Questa mattina, a Palazzo San Giorgio, è stata presentata la “nuova-vecchia” Giunta Comunale di Reggio Calabria rappresentata dal Sindaco facente funzioni Paolo Brunetti, nominato dal primo cittadino Giuseppe Falcomatà, sospeso dopo la condanna per il Processo Miramare. Queste le deleghe.
- Rocco Albanese: Lavori Pubblici – Sistema Idrico integrato – Esecuzione Grandi Opere – Cimiteri;
- Domenico Battaglia: Pianificazione Territoriale e Urbana Sostenibile – Programmazione Progetti Strategici – Edilizia, Vigilanza e Demanio Marittimo – Mobilità e Trasporti – Porto e Aeroporto – Area Integrata dello Stretto – Smart City;
- Irene Vittoria Calabrò: Programmazione finanziaria e bilancio – Cultura e Turismo;
- Demetrio Delfino: Welfare e Politiche della famiglia;
- Francesco Gangemi: Affari Generali e Personale – Tributi – Gestione del patrimonio comunale – Piano delle alienazioni e dismissioni – Edilizia residenziale pubblica – Società partecipate;
- Angela Martino: Attività Produttive – Imprenditoria giovanile – Occupazione e Lavoro – Rapporti con le Università – Politiche di genere;
- Lucia Anita Nucera: Istruzione e Politiche educative – Edilizia scolastica e impiantistica sportiva scolastica – Edilizia sociale – Minoranze linguistiche e Identità territoriale – Cooperazione Internazionale per la promozione dei diritti umani;
- Giuseppina Palmenta: Polizia Municipale – Legalità e Sicurezza- Europe Direct – Politiche giovanili – Istituti di partecipazione;
Brunetti ha spiegato ai giornalisti come sono andate queste due settimane, tra confronti, anche accesi, per la formazione della squadra: “ci sono state delle onde mare forza 3, forza 4, ma non è stato uno tsunami – ha detto – La nomina a vice Sindaco mia, è inutile nascondere, forse perché è stata decretata dal Sindaco all’ultimo momento prima della sentenza, ha determinato qualche problema.

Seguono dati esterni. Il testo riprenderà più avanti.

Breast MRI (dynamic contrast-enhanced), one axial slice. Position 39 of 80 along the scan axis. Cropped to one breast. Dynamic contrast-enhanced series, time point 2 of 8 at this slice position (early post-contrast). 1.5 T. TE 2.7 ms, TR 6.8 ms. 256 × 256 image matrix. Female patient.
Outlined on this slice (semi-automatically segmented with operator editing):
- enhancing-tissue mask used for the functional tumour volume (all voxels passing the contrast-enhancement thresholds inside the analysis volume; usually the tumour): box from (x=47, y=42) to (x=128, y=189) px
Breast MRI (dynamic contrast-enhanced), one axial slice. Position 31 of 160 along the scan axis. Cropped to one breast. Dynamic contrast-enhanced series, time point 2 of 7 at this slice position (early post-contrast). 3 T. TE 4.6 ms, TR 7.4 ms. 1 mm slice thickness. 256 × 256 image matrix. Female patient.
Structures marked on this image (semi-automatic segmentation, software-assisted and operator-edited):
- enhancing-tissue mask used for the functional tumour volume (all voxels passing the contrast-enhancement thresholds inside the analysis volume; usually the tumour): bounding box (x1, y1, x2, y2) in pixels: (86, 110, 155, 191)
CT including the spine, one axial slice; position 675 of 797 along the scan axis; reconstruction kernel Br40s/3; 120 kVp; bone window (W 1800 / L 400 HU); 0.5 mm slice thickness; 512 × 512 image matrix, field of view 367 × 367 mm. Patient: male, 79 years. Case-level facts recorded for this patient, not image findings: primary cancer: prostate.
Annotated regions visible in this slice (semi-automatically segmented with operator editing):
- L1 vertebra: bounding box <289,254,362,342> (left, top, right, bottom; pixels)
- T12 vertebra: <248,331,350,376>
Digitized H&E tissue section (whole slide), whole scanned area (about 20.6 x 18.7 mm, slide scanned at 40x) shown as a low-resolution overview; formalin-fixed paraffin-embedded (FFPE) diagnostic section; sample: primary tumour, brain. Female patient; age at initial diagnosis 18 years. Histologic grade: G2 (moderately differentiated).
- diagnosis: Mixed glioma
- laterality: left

Qualche difficoltà c’è stata tra le forze di coalizione, ma non è vero che ci abbiamo messo 15 giorni per la Giunta. Tutti gli Assessori della precedente sono stati in carica fino a venerdì scorso. L’interlocuzione col primo partito della coalizione, il Pd, ha sottoposto a me perplessità e necessità sulla gestione amministrativa della città. Abbiamo discusso con tutte le forze politiche perché in un anno ci sono state delle modifiche all’assetto originario della maggioranza. Con tutti i partiti si è discusso, a volte anche animatamente, ma alla fine si è arrivati alla definizione della nuova Giunta. E’ vero, forse abbiamo perso una settimana, ma è nulla se guardiamo agli anni persi in questa città che risalgono a tanto tempo addietro”.